The film is mostly set at night…
McMahon: Yeh. We had expositional shots but when I was editing it I thought, when you’re in a nightmare you’re not aware of the world you’re in. I knew Charlie Casanova was going to be divisive and that some people would hate it – but I didn’t realize the extremities of response on both sides was going to be so profound. But I knew that I wanted to create a nightmarish world where you were constantly unaware of where you were – every time you thought you knew where you were you would suddenly be subverted. So we cut any of the expositional shots out, including much of the daytime shots because you want to be forced into the mind of the character – but I didn’t want to create empathy with the character or tag him with him with a series of prerequisite humanities that allow us to distance ourselves from him by pretending we’re not him. It’s a big gamble – for some people it hasn’t paid off at all; for other people who become incredibly passionate advocates of it, it makes perfect sense.
As you say the audience response has been dramatically divided. What’s your reaction to the reaction?

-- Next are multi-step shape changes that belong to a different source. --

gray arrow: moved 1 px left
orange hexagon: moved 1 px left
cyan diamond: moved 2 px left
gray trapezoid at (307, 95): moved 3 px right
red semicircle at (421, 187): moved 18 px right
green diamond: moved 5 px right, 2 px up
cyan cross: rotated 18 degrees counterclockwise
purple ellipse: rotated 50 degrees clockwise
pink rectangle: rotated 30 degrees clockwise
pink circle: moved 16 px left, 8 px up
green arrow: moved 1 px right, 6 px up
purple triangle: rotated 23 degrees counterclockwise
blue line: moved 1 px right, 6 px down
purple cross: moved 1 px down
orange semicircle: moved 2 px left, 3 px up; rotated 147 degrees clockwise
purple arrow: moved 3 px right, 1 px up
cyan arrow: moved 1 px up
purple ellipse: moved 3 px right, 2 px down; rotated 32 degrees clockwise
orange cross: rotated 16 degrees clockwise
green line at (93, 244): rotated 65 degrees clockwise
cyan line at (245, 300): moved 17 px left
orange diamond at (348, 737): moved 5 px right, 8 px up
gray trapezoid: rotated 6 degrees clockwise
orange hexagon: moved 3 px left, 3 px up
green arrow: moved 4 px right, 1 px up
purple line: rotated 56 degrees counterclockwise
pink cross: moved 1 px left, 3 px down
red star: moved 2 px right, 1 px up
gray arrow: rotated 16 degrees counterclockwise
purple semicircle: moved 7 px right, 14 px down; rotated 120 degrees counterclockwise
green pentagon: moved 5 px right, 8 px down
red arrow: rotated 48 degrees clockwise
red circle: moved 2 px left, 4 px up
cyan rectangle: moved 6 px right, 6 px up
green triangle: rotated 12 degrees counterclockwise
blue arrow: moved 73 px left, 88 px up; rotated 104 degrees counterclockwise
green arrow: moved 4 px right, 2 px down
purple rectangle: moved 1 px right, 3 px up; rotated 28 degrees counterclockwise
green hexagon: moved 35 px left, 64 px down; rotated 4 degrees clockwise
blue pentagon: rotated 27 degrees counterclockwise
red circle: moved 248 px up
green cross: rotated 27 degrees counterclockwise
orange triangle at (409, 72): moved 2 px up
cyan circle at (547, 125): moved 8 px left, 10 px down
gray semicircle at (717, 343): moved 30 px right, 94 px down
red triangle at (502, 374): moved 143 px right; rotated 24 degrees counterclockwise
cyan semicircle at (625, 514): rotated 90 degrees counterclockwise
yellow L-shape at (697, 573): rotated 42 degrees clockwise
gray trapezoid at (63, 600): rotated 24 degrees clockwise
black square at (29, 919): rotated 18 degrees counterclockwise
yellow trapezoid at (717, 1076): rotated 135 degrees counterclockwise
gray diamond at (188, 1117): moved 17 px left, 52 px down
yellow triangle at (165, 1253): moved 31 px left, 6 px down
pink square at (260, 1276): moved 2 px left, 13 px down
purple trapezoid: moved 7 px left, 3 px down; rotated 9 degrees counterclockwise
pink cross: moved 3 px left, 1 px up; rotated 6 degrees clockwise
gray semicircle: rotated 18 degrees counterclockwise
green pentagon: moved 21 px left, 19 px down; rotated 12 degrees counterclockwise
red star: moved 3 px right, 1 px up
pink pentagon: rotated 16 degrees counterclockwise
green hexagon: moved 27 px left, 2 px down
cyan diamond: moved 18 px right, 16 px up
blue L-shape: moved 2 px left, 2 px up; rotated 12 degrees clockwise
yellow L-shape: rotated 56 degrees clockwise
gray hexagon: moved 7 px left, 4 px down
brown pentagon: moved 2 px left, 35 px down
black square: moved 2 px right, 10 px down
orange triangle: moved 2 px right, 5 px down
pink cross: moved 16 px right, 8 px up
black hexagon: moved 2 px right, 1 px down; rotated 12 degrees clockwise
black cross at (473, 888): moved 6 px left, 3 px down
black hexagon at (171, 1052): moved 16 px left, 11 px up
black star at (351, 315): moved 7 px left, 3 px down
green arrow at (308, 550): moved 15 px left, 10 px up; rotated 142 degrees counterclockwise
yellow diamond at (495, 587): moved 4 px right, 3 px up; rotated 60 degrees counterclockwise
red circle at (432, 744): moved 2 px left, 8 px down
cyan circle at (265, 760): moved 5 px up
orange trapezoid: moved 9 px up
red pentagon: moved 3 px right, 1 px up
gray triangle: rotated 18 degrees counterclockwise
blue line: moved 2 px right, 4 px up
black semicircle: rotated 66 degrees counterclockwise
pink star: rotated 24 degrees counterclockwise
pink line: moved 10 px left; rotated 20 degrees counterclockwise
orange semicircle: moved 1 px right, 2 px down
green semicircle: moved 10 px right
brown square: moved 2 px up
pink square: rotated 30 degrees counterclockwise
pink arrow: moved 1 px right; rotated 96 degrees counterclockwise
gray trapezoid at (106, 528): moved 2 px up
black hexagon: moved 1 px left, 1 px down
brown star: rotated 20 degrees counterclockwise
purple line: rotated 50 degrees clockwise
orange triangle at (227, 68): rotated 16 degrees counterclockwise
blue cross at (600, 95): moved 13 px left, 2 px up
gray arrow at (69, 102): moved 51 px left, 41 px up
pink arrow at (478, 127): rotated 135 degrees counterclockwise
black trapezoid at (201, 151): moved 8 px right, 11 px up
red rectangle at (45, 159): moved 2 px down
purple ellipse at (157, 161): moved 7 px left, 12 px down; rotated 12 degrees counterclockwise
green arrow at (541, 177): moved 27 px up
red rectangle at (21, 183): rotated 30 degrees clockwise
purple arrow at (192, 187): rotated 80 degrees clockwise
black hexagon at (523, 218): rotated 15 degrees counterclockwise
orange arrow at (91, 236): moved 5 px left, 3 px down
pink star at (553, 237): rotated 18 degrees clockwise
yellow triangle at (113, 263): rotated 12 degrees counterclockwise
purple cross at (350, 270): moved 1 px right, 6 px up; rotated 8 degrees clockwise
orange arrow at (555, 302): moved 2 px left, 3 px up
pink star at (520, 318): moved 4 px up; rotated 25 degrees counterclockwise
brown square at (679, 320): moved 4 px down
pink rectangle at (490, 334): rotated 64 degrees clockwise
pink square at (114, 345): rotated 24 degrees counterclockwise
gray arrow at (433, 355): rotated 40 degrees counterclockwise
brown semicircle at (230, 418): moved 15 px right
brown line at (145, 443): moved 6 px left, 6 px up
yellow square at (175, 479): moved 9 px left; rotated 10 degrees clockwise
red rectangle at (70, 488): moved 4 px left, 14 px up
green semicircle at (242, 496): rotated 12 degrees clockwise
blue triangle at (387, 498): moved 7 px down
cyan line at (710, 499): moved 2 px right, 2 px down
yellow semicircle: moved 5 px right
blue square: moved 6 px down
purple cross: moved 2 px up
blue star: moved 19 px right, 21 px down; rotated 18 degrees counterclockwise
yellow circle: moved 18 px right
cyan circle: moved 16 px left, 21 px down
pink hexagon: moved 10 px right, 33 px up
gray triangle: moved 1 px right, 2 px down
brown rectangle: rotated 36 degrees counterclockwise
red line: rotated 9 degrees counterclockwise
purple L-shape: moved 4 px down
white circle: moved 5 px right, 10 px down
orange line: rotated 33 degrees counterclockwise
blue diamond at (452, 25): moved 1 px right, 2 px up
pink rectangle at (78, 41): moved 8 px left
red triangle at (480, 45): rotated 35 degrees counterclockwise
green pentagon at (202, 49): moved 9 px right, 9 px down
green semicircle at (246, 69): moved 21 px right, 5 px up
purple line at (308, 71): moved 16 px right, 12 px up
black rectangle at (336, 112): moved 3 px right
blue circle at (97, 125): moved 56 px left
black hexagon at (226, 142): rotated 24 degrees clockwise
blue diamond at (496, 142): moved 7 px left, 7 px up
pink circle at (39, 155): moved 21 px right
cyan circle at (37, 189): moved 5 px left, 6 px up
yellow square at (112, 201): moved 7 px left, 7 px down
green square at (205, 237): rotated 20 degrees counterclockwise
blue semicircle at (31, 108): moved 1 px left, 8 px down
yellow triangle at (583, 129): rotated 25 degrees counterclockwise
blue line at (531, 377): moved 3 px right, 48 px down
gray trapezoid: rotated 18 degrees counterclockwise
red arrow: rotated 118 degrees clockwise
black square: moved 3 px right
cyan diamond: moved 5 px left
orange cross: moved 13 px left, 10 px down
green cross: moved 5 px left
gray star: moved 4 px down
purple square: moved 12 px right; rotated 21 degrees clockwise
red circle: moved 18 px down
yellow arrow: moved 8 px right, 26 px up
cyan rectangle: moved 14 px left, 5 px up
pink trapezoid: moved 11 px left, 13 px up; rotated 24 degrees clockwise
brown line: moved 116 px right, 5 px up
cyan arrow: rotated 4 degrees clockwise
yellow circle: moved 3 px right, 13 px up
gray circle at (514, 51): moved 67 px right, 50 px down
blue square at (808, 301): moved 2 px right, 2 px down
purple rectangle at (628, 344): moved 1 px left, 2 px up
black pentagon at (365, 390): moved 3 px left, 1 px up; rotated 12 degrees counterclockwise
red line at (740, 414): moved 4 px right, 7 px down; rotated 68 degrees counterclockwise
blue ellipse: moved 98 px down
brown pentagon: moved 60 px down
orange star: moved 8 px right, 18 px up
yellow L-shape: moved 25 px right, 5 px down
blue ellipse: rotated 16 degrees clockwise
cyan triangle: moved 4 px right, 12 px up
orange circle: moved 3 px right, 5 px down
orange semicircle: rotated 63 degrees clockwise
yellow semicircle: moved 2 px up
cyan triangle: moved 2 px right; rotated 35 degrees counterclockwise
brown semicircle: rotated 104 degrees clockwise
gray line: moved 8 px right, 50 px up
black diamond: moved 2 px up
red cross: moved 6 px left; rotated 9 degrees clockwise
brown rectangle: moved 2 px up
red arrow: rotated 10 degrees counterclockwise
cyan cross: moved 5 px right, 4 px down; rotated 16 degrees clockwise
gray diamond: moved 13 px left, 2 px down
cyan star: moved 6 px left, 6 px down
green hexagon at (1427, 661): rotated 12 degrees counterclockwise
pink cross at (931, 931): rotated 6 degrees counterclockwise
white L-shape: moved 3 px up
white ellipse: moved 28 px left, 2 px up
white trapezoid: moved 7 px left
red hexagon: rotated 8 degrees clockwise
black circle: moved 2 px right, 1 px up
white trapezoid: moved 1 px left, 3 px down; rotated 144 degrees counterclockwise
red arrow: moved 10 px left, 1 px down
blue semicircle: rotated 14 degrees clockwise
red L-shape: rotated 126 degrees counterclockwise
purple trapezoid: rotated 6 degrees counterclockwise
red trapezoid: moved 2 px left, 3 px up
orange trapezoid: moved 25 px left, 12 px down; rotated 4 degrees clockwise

McMahon: It was always intended to be divisive film. Now I’m not pretending that doesn’t affect us when we see audiences spitting bile but what is equally compelling to me is that the people who are incredibly passionate advocates of the film adore it for the exact same reasons that people despise it. All we were trying to do with Charlie Casanova was make a divisive, provocative, visceral film. To some we’ve succeeded; to others we’ve failed. But I think… I hope… that in the long term it’ll be viewed with the objectivity of its time and place and context, with the realisation that at least someone in this country was trying to make a film that wasn’t committee driven, consensus driven and was about the time we live in.